All the major social media platforms are headquartered in the United States. Alan McLeod of Mint Press has documented how dozens, maybe hundreds, of ‘former’ US and UK intelligence operatives have been employed by these companies. It is obvious, therefore, that the only powers likely to be able to implement this kind of manipulation are countries in the Five Eyes intelligence network with the United States at its centre.2
How to combat and break through this manipulation is a difficult challenge. I believe it can be done. But getting the majority of people to understand the manipulation would actually be the bigger victory: if people understand how the manipulation works then it quickly starts to lose influence. Information is power and every person counts. Spread the word.

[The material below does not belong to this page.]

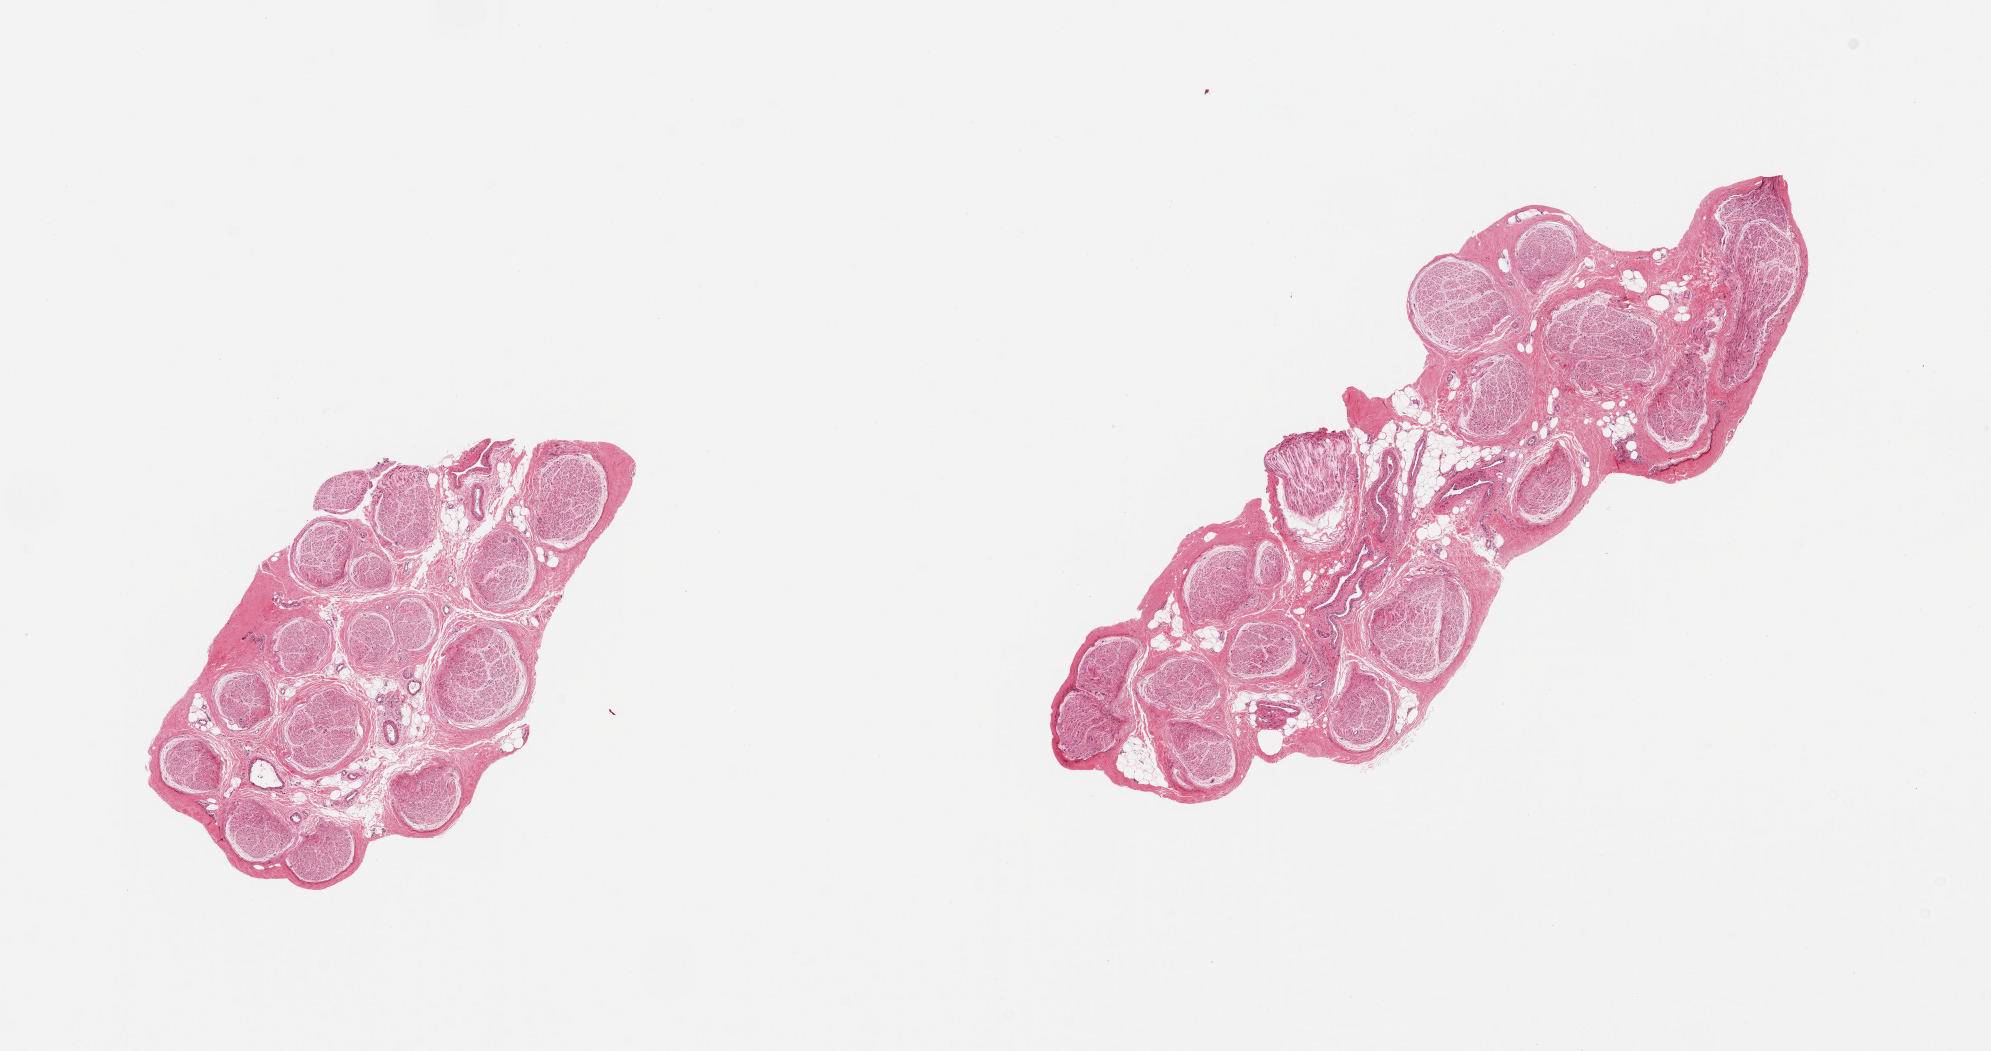
H&E whole-slide image, low-resolution overview of the scanned area, about 15.8 x 8.3 mm. PAXgene-fixed, paraffin-embedded tissue. Target tissue: tibial nerve. Tissue donor sample. Donor: male.
Review note (as recorded): 2 pieces, no adherent fat.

1 Another recent example is a channel called ‘Russians with Attitude’ which has just been deplatformed by Patreon. RWA has been overtly pro-Russian, but also often far more balanced than any Western media outlet I have watched. To try and get an accurate picture of what is going on in the Russia-Ukraine war, I rarely bother with mainstream media outlets which almost entirely peddle US deep state propaganda in Ukraine. Instead I compare and contrast pro-Russian and pro-Ukrainian social media channels; RWA has been one of the best and often admits to significant strategic losses or defeats on the Russian side.
2 The global tentacles of the Five Eyes network were exposed by Edward Snowden, including the tapping of global fibre-optic cables for mass surveillance.